One of jOOQ’s major goals is to allow its users to easily integrate advanced RDBMS concepts into Java, a non-trivial endeavour when using JDBC. These concepts have not yet (to my knowledge) been standardised in SQL:2008. Every RDBMS that supports those concepts, employs its own syntax. The most curious (yet also the most powerful) syntax I have encountered is that of the H2 database, where unnesting of arrays can be done like this:

-- unnest an ad-hoc anonymously typed array
SELECT *
FROM TABLE(
  ID INT=(1, 2),
  NAME VARCHAR=('Hello', 'World'));

The above example can be found here:

http://www.h2database.com/html/functions.html#table

Apart from hiding these many SQL syntax facts from the user, jOOQ also aims at hiding JDBC statement preparing and type mapping from the user. Passing arrays to a prepared statement is not trivial with Oracle, fetching ResultSets from stored functions isn’t either. And none of todays major frameworks, including Hibernate/JPA, Spring, myBatis, etc, support an easy way to integrate such data types and stored procedures automatically into Java – although Spring allows you to write one custom mapper per procedure.
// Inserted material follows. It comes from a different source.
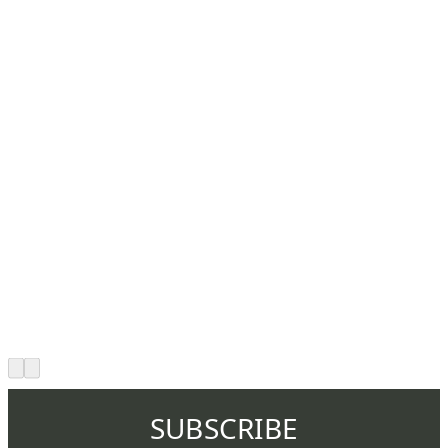
SUBSCRIBE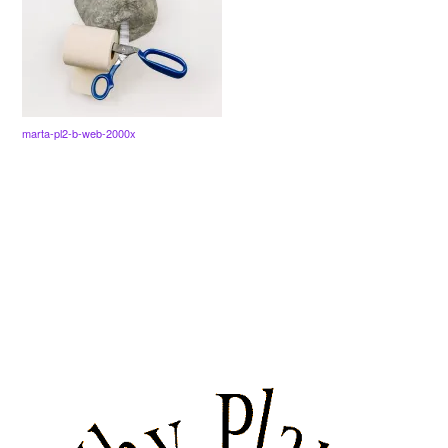
marta-pl2-b-web-2000x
With jOOQ this is going to be possible. While ARRAY types have been supported by jOOQ for quite some time now, unnesting them is part of the currently running “project CURSOR”. The API is being extended to handle the examples given in SQL, above. An example of such API usage is this:

// Create the usual jOOQ factory
Factory create = new OracleFactory(connection);

// Loop over the values returned from thegenerated getArray function
for (Record record : create.select()
                           .from(create.table(getArray()))
                           .fetch()) {

    // This will print 1, 2, 3
    System.out.println(record.getValue(0));
}

Advanced data types as a future investment

The power of these data types have long been known (and loved) by DBA and database programmers using PL/SQL and other database languages. They have been avoided by Java developers mainly because of the awkwardness (or even lack) of JDBC and/or JPA support. It is difficult for an unexperienced JDBC developer, to correctly bind arrays of object to an Oracle prepared statement, or to fetch a REF CURSOR from a CallableStatement.

The depicted functionality is already available with jOOQ 1.6.3. Many other features dealing with CURSOR and ARRAY types will be implemented in the near future.

…so start using the full functionality set of your database!